The vote was ordered by the state PTA last Monday. Roth had refused several requests to resign.
“(We) felt she had breached our trust and confidence and continued to be antagonistic toward the rest of the group,” said Lillian Raffel, treasurer for the PTA of the Beverly Hills school.
But Roth, whose anti-alcohol stand was featured prominently in her unsuccessful bid for the Beverly Hills City Council last spring, says she’ll keep pushing elsewhere. Even if she’s not welcome at the PTA, she’ll continue to stage alcohol-free parties for teen-agers and protest the granting of liquor licenses, she said.
The battle began in April when Roth spotted six bottles of vintage Mouton Rothschild in a silent auction at an El Rodeo PTA carnival. She complained to organizers and school officials that it violated PTA rules and glorified alcohol to children.
No such message was meant, said PTA President Patti Tanenbaum, whose husband, Robert, was one of the two incumbents to defeat Roth in the council race. But she said Roth’s conduct was a “hasty and irrational” outburst and an embarrassment to the hard-working carnival volunteers.
Roth called on city and county officials to investigate. The El Rodeo PTA executive committee asked her to resign, she refused, and the controversy bubbled up to the district PTA level.
In June, the 33rd District of the California Congress of Parents, Teachers and Students vindicated Roth, ruling that the auction did violate the state Education Code as well as PTA guidelines that “money should not be raised through any activity that includes the sale of liquor.”
But it also recommended that Roth resign because she is “venting personal grievances” and “is not willing to put the (carnival) incident aside and continue to work with El Rodeo PTA.” Failing that, the school’s PTA board could vote to remove her, the district decided.
Roth appealed the findings to the state PTA. In the meantime, at a breakfast hosted by Tanenbaum, Roth was left out of ceremonies to install the new PTA officers.
After a four-hour session last Monday, the state PTA concurred with the district’s recommendation and ordered a vote on Roth’s fate. Members could vote to remove her or put her on probation--which would have meant a state PTA representative sitting in on the monthly El Rodeo meetings to monitor Roth’s behavior.
“Trisha kept insinuating members of the PTA and the (executive) board were not for drug and alcohol programs,” said Treasurer Raffel. “Frankly, that’s insulting and very presumptuous. It’s almost as if she’s accusing us of giving drugs and alcohol to children.”
But Laurie Albert, a chairwoman of the school PTA’s legislative committee, said, “This was the best example of down and out in Beverly Hills--rich kids with nothing better to do than lynch someone.”
“The punishment does not fit the crime,” said Albert, who spoke in Roth’s favor before the vote.

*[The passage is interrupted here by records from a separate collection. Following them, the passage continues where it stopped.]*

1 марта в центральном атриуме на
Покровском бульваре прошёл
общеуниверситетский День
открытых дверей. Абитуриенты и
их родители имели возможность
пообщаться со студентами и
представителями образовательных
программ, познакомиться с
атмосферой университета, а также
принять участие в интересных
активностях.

Probation would have been an appropriate middle ground, she said.
Roth said she has written to the national PTA, objecting that the state hearing offered no opportunity to “face (her) accusers and cross-examine.” Instead, both sides presented their witnesses separately.
Although she doesn’t question Roth’s intentions, Raffel does question her methods. “People like to be educated, and not confronted.” But Roth said her crusade will not fizzle, although “I will consider modifying my approaches.”